Well my Year 9 class is almost at the end of their mini-PBL topic on earthquakes, and I feel like we’ve all learnt a massive amount. Tomorrow I look forward to seeing their final videos and showing their work to the whole class – I hope it’s very satisfying for them!
Inspired by reading Bianca’a post, I’ve definitely learned so much about how to implement PBL in the classroom – although, to be frank, it’s probably more what NOT to do. But that’s the way with anything new, as the first time is going to be a bit rough around the edges. I’m just proud that I gave it a go. Some of my take-home lessons:
- Students need structure and boundaries in which to be free to experiment. This includes clear expectations and guidelines about what to do and how to go about it. Too much freedom is dangerous for the first time at PBL, because it saps their initiative. The problem is working how much freedom is too much!

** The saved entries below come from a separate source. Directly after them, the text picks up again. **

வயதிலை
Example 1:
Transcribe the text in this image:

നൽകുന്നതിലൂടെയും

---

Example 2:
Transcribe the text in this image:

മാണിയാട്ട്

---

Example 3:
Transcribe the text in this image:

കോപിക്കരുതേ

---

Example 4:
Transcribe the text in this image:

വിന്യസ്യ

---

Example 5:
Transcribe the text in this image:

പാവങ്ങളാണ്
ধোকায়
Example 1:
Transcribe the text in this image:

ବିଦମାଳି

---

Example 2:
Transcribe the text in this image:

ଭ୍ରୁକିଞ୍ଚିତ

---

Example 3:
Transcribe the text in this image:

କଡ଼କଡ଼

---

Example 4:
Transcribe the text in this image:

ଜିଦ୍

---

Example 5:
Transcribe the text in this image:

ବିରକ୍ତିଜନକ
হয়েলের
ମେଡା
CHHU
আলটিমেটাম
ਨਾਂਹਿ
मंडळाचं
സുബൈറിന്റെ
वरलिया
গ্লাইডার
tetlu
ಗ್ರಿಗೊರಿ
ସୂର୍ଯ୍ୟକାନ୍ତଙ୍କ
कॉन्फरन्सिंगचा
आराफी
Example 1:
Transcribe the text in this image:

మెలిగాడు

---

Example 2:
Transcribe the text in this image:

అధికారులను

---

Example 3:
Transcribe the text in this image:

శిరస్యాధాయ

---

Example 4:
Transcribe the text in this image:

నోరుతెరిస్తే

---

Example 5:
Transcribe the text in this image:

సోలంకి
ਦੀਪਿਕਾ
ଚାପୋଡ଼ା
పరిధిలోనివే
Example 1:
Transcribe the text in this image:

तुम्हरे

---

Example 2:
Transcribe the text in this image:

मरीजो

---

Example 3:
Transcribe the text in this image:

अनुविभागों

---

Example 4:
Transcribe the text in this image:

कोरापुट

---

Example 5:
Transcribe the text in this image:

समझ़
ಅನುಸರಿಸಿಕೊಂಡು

- Students need to buy into the task – if they couldn’t care less about what they’re doing, then why would they give it their best? I think this was alright with our unit but it wasn’t enough motivation for some of the groups.

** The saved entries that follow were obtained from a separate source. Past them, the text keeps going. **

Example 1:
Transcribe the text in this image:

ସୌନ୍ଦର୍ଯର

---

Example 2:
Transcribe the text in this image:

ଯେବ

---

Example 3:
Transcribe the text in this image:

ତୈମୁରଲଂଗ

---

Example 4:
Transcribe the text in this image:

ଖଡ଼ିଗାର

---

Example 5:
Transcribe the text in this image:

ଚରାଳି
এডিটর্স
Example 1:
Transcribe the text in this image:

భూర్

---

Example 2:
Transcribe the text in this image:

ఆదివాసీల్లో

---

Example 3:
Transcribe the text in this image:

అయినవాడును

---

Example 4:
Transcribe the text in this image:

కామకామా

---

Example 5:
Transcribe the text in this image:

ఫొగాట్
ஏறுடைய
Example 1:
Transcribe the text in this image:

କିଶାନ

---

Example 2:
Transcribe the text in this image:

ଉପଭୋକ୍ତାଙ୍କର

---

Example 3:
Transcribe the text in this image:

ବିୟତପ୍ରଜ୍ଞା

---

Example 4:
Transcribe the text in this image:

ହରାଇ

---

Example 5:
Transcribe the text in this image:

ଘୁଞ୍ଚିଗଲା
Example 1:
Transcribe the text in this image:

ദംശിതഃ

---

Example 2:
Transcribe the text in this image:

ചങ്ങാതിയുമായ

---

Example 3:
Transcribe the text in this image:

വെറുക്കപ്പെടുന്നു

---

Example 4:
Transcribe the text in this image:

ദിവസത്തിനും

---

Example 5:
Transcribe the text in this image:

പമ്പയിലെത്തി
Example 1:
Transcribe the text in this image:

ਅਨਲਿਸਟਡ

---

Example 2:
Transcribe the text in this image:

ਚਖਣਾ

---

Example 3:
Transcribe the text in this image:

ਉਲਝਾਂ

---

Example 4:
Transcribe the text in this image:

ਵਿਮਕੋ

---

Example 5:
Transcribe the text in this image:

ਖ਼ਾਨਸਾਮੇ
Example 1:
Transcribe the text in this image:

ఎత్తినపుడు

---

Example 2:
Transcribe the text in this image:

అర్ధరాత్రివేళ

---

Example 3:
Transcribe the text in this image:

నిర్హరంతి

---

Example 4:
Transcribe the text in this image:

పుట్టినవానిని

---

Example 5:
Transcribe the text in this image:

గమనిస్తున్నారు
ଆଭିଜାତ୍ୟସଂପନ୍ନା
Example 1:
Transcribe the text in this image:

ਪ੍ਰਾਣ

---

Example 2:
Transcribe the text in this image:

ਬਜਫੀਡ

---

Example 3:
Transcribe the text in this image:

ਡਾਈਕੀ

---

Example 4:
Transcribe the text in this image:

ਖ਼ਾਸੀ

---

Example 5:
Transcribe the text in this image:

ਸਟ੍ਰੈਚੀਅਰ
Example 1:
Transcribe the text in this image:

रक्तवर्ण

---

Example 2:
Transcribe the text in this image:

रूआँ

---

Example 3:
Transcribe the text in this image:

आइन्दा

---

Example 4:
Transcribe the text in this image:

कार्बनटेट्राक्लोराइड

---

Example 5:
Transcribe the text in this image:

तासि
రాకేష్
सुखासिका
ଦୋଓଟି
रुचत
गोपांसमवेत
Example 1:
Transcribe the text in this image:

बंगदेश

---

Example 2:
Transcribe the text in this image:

- Planning, planning and more planning. This is something I could have done far better, as a lot of it felt haphazard at times. I must admit that the decision to use PBL for this part of our unit was made quickly and without a whole lot of preparation, which I will have to work on!

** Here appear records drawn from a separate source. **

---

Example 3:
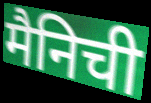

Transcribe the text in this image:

मैनिची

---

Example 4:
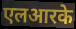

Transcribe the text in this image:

एलआरके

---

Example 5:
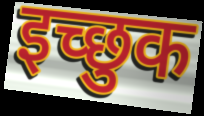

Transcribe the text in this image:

इच्‍छुक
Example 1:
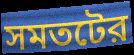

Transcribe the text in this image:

সমতটের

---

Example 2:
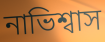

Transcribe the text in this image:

নাভিশ্বাস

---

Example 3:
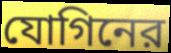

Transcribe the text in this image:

যোগিনের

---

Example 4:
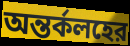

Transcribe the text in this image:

অন্তর্কলহের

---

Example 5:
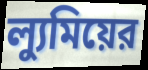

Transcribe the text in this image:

ল্যুমিয়ের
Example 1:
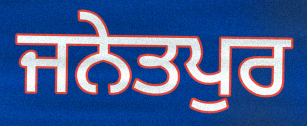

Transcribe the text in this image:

ਜਨੇਤਪੁਰ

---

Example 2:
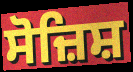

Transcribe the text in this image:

ਸੋਜ਼ਿਸ਼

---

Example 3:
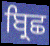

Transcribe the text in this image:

ਬ੍ਰਿਛ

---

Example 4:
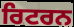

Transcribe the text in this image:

ਰਿਟਰਨ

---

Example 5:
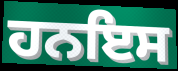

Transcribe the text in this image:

ਹਨਇਸ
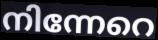
നിന്നേറെ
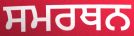
ਸਮਰਥਨ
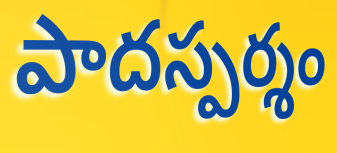
పాదస్పర్శం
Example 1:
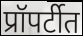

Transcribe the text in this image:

प्रॉपर्टीत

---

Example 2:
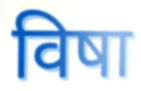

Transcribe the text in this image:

विषा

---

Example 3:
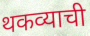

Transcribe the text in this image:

थकव्याची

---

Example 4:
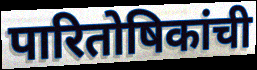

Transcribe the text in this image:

पारितोषिकांची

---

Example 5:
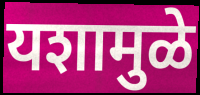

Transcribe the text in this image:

यशामुळे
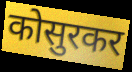
कोसुरकर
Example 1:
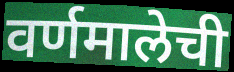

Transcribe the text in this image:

वर्णमालेची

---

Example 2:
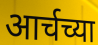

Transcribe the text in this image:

आर्चच्या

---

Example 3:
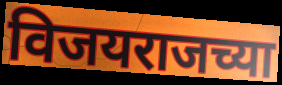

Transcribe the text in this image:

विजयराजच्या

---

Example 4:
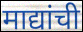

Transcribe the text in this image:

माद्यांची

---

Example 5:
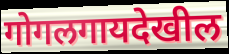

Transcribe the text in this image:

गोगलगायदेखील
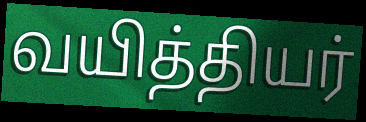
வயித்தியர்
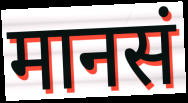
मानसं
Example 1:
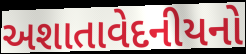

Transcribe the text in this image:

અશાતાવેદનીયનો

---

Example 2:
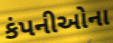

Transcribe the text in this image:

કંપનીઓના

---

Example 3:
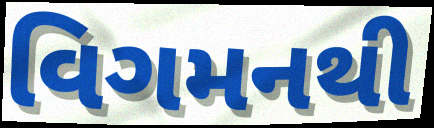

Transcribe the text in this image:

- Groups need to be chosen or formed carefully. Some groups are all leaders, whereas others are all followers. Neither works effectively, but how do you choose or let the students choose in order for it to work best? No clear answers on this one. We also had a number of setbacks with student being away and their group being (or at least feeling) unable to carry on with them away, because they had the equipment/files/whatever. This should be a bit more straightforward to address, as hopefully we can use the cloud to store their files so they can all access them from wherever.
- The students need regular deadlines and feedback points, which would help me to better keep track of where everyone is up to. It also gives them reminders to stay on task and keep the pace. I had one group who has done almost no work, while making it look like they were working. As you can appreciate, this is beyond frustrating but how can you motivate these students? Again, still no clear answers on this one.